I've noticed in a large ecological dataset that when I subsample my data, the R2 'proportion of variance' explained by my categorical grouping (output from adonis()
within the vegan package) gets larger. That is, when I have fewer samples, that R2 increases. Naively, I think that because more samples equates to having greater statistical power, the idea that more samples underestimates (or fewer samples overestimates) the proportion of variance explained by my variable of interest seems paradoxical to me. Could someone help explain this? Also, does this mean comparing R2 for datasets of different sizes is inappropriate? F statistics go down with fewer numbers, so at least that seems to make sense.
Ex.:
birds <- read.csv('https://raw.githubusercontent.com/collnell/lab-demo/master/bird_by_fg.csv')

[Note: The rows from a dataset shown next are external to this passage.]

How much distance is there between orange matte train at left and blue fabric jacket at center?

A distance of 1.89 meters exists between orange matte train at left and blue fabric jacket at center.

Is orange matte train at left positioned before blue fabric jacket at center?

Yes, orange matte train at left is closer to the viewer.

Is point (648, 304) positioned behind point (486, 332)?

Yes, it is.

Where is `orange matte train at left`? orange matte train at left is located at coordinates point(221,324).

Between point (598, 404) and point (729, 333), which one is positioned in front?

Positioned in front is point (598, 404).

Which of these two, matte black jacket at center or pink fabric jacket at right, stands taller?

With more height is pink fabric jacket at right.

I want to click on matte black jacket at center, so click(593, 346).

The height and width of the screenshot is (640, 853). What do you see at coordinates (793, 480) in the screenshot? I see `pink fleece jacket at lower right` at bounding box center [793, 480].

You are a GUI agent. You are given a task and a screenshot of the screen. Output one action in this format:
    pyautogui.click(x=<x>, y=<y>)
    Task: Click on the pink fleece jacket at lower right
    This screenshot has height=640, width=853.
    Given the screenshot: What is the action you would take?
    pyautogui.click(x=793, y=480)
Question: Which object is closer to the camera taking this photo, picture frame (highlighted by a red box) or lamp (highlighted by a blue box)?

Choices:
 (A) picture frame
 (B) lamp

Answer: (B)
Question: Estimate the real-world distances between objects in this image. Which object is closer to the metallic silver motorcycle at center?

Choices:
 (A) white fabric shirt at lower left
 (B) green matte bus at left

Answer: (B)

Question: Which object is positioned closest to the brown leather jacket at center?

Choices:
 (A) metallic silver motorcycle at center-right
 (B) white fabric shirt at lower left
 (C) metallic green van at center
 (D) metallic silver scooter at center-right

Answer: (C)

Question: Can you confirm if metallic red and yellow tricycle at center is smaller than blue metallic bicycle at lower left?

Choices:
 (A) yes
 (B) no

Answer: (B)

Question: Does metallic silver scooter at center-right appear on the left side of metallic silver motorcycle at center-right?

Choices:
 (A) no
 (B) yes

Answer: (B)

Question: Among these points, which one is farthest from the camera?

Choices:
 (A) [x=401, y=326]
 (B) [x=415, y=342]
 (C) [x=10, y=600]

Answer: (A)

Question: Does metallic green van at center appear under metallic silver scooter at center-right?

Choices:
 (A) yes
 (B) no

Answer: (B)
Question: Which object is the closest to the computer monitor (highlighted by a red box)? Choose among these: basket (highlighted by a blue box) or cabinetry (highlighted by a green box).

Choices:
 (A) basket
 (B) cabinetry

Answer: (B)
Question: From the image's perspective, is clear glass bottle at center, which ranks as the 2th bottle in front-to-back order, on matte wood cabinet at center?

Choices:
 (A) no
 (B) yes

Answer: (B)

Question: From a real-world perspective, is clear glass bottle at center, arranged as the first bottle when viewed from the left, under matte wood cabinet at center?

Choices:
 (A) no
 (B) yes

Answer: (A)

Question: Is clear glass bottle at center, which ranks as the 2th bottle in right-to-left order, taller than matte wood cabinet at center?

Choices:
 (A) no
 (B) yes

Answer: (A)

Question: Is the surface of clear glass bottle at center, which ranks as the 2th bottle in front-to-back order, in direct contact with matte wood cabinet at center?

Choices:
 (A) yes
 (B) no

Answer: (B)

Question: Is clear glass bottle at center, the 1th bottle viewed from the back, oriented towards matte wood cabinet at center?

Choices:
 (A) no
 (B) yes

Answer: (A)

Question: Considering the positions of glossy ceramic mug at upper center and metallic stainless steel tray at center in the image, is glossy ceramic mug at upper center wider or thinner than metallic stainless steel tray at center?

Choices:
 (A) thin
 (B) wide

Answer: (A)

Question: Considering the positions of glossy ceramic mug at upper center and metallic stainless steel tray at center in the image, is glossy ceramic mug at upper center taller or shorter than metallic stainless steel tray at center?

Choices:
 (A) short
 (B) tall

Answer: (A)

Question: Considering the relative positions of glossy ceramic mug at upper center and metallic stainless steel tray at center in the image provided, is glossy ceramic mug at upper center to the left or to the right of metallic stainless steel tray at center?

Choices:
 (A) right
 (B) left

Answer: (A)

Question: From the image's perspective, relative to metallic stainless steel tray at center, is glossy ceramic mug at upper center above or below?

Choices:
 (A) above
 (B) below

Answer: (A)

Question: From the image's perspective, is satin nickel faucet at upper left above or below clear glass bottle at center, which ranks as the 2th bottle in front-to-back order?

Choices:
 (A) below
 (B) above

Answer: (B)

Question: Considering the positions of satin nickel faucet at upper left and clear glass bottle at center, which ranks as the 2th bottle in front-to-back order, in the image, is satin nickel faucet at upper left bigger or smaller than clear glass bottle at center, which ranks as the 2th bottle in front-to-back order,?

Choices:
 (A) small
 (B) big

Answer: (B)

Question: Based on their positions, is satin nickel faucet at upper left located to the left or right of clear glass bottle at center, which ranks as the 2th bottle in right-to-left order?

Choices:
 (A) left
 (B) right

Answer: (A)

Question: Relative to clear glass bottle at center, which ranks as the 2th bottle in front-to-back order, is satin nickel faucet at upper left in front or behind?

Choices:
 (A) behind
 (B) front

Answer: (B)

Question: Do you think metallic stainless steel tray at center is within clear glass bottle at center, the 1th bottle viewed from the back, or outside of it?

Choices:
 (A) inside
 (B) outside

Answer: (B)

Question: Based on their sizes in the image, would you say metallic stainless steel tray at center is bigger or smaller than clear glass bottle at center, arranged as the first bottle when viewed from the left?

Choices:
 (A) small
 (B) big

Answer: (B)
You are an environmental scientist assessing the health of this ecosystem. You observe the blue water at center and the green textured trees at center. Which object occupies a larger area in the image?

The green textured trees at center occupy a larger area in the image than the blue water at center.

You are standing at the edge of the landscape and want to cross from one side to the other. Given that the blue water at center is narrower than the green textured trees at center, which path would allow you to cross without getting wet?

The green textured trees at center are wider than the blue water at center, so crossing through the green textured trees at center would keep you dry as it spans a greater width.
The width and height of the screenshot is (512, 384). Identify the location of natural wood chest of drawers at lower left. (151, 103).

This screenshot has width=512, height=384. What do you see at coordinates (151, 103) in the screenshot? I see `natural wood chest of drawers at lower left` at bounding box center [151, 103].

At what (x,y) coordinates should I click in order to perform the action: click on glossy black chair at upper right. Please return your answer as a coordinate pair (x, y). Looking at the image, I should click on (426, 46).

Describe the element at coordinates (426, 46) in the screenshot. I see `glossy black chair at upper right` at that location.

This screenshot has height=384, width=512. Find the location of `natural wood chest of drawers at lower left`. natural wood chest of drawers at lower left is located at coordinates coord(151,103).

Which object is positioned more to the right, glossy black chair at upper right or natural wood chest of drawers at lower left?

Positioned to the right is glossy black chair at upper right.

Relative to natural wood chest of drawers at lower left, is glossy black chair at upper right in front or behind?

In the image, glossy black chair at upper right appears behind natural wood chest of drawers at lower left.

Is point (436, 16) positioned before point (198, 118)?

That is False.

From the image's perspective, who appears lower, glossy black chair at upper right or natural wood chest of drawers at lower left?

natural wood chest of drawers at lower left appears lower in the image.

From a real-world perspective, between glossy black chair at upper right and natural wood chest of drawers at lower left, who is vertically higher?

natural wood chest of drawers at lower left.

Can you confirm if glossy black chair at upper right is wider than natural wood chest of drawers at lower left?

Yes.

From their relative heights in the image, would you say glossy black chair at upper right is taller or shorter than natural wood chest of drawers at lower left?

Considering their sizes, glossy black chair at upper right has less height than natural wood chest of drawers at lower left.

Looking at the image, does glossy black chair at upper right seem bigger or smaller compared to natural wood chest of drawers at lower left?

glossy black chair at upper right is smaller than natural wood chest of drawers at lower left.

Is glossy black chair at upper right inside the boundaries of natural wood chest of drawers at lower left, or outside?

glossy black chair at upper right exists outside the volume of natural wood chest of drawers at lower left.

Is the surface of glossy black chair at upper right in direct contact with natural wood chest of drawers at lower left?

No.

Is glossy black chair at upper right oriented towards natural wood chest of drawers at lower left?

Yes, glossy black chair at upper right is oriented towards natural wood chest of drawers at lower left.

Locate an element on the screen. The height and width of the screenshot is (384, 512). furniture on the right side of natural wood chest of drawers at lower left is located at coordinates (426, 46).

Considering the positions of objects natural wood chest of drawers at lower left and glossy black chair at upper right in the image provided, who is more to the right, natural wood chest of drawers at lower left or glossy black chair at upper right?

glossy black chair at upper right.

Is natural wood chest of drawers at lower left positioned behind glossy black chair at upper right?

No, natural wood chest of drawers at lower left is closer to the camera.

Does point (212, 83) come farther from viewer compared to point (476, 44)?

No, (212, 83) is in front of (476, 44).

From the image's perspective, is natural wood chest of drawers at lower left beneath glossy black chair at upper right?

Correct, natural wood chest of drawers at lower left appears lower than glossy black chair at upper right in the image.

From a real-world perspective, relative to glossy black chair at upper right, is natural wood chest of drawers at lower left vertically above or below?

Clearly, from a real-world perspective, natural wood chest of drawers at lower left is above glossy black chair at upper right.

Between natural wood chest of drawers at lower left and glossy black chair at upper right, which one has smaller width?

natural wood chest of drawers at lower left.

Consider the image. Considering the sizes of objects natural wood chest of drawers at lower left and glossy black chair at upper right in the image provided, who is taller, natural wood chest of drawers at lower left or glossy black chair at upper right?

bird.matrix <- as.matrix(birds[,3:9])
bird.dist <- vegdist(bird.matrix, method='bray')
adonis(bird.dist~DIVERSITY, data=birds, permutations = 999, method="bray")
The full dataset is 32 rows and R2 for that is calculated above. However, the mean R2 scores get larger when subsampling down to 20 (and further down to 15):
set.seed(7*11*13)
R2scores <- vector(mode="numeric")
for (i in 1:50)
{
sampsize=20
randsamp <- sample(1:32, sampsize, replace=F)
bird.matrix <- as.matrix(birds[randsamp,3:9])
bird.dist <- vegdist(bird.matrix, method='bray')
ad1 <- adonis(bird.dist~DIVERSITY, data=birds[randsamp,], permutations = 10000, method="bray")
R2scores <- c(R2scores,ad1$aov.tab[1,5])
}
mean(R2scores)
This is also very evident in my dataset of ~1400 samples. Any help would be greatly appreciated!